Return all of the lines below exactly as they are.
*** Opening DATA FOR PROCESSING ***
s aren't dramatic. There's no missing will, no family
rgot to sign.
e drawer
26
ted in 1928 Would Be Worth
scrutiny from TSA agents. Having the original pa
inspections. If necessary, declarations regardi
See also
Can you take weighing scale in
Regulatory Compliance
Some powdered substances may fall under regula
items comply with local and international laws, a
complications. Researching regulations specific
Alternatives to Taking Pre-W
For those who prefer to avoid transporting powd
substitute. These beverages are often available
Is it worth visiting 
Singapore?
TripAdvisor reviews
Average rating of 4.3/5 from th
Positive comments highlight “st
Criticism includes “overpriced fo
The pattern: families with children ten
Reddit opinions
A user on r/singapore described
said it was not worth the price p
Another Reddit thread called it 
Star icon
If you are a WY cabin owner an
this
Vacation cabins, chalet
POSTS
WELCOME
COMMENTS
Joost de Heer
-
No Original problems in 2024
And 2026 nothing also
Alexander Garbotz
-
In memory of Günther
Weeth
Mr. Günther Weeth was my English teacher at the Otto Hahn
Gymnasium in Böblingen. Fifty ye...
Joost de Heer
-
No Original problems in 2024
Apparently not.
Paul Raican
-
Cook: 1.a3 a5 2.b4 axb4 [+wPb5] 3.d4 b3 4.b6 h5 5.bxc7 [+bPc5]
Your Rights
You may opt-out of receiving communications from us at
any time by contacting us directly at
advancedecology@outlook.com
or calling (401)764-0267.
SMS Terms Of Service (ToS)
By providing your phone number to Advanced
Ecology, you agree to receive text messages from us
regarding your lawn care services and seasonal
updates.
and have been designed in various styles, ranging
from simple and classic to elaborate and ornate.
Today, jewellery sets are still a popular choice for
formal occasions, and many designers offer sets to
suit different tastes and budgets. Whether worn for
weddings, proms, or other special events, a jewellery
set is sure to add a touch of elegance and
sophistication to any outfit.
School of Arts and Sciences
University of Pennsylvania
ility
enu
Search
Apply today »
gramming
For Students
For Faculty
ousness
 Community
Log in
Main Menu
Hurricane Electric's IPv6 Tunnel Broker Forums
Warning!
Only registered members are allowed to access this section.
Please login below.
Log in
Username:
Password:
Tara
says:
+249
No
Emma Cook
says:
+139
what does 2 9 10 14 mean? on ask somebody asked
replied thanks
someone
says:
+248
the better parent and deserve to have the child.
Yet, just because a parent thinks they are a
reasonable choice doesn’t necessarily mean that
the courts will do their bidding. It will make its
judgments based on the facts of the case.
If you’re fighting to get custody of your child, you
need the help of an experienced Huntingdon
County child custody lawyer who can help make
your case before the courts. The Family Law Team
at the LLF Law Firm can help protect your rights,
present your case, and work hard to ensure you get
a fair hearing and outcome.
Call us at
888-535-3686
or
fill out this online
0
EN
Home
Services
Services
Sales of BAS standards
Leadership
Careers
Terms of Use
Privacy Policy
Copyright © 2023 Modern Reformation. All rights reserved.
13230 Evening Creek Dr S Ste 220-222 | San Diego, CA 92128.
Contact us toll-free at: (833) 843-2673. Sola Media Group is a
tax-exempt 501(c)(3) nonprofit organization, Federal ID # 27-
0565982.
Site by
*** Closing DATA FOR PROCESSING ***
**RESULT OF THE EXERCISE**
s aren't dramatic. There's no missing will, no family
rgot to sign.
e drawer
26
ted in 1928 Would Be Worth
scrutiny from TSA agents. Having the original pa
inspections. If necessary, declarations regardi
See also
Can you take weighing scale in
Regulatory Compliance
Some powdered substances may fall under regula
items comply with local and international laws, a
complications. Researching regulations specific
Alternatives to Taking Pre-W
For those who prefer to avoid transporting powd
substitute. These beverages are often available
Is it worth visiting 
Singapore?
TripAdvisor reviews
Average rating of 4.3/5 from th
Positive comments highlight “st
Criticism includes “overpriced fo
The pattern: families with children ten
Reddit opinions
A user on r/singapore described
said it was not worth the price p
Another Reddit thread called it 
Star icon
If you are a WY cabin owner an
this
Vacation cabins, chalet
POSTS
WELCOME
COMMENTS
Joost de Heer
-
No Original problems in 2024
And 2026 nothing also
Alexander Garbotz
-
In memory of Günther
Weeth
Mr. Günther Weeth was my English teacher at the Otto Hahn
Gymnasium in Böblingen. Fifty ye...
Joost de Heer
-
No Original problems in 2024
Apparently not.
Paul Raican
-
Cook: 1.a3 a5 2.b4 axb4 [+wPb5] 3.d4 b3 4.b6 h5 5.bxc7 [+bPc5]
Your Rights
You may opt-out of receiving communications from us at
any time by contacting us directly at
advancedecology@outlook.com
or calling (401)764-0267.
SMS Terms Of Service (ToS)
By providing your phone number to Advanced
Ecology, you agree to receive text messages from us
regarding your lawn care services and seasonal
updates.
and have been designed in various styles, ranging
from simple and classic to elaborate and ornate.
Today, jewellery sets are still a popular choice for
formal occasions, and many designers offer sets to
suit different tastes and budgets. Whether worn for
weddings, proms, or other special events, a jewellery
set is sure to add a touch of elegance and
sophistication to any outfit.
School of Arts and Sciences
University of Pennsylvania
ility
enu
Search
Apply today »
gramming
For Students
For Faculty
ousness
 Community
Log in
Main Menu
Hurricane Electric's IPv6 Tunnel Broker Forums
Warning!
Only registered members are allowed to access this section.
Please login below.
Log in
Username:
Password:
Tara
says:
+249
No
Emma Cook
says:
+139
what does 2 9 10 14 mean? on ask somebody asked
replied thanks
someone
says:
+248
the better parent and deserve to have the child.
Yet, just because a parent thinks they are a
reasonable choice doesn’t necessarily mean that
the courts will do their bidding. It will make its
judgments based on the facts of the case.
If you’re fighting to get custody of your child, you
need the help of an experienced Huntingdon
County child custody lawyer who can help make
your case before the courts. The Family Law Team
at the LLF Law Firm can help protect your rights,
present your case, and work hard to ensure you get
a fair hearing and outcome.
Call us at
888-535-3686
or
fill out this online
0
EN
Home
Services
Services
Sales of BAS standards
Leadership
Careers
Terms of Use
Privacy Policy
Copyright © 2023 Modern Reformation. All rights reserved.
13230 Evening Creek Dr S Ste 220-222 | San Diego, CA 92128.
Contact us toll-free at: (833) 843-2673. Sola Media Group is a
tax-exempt 501(c)(3) nonprofit organization, Federal ID # 27-
0565982.
Site by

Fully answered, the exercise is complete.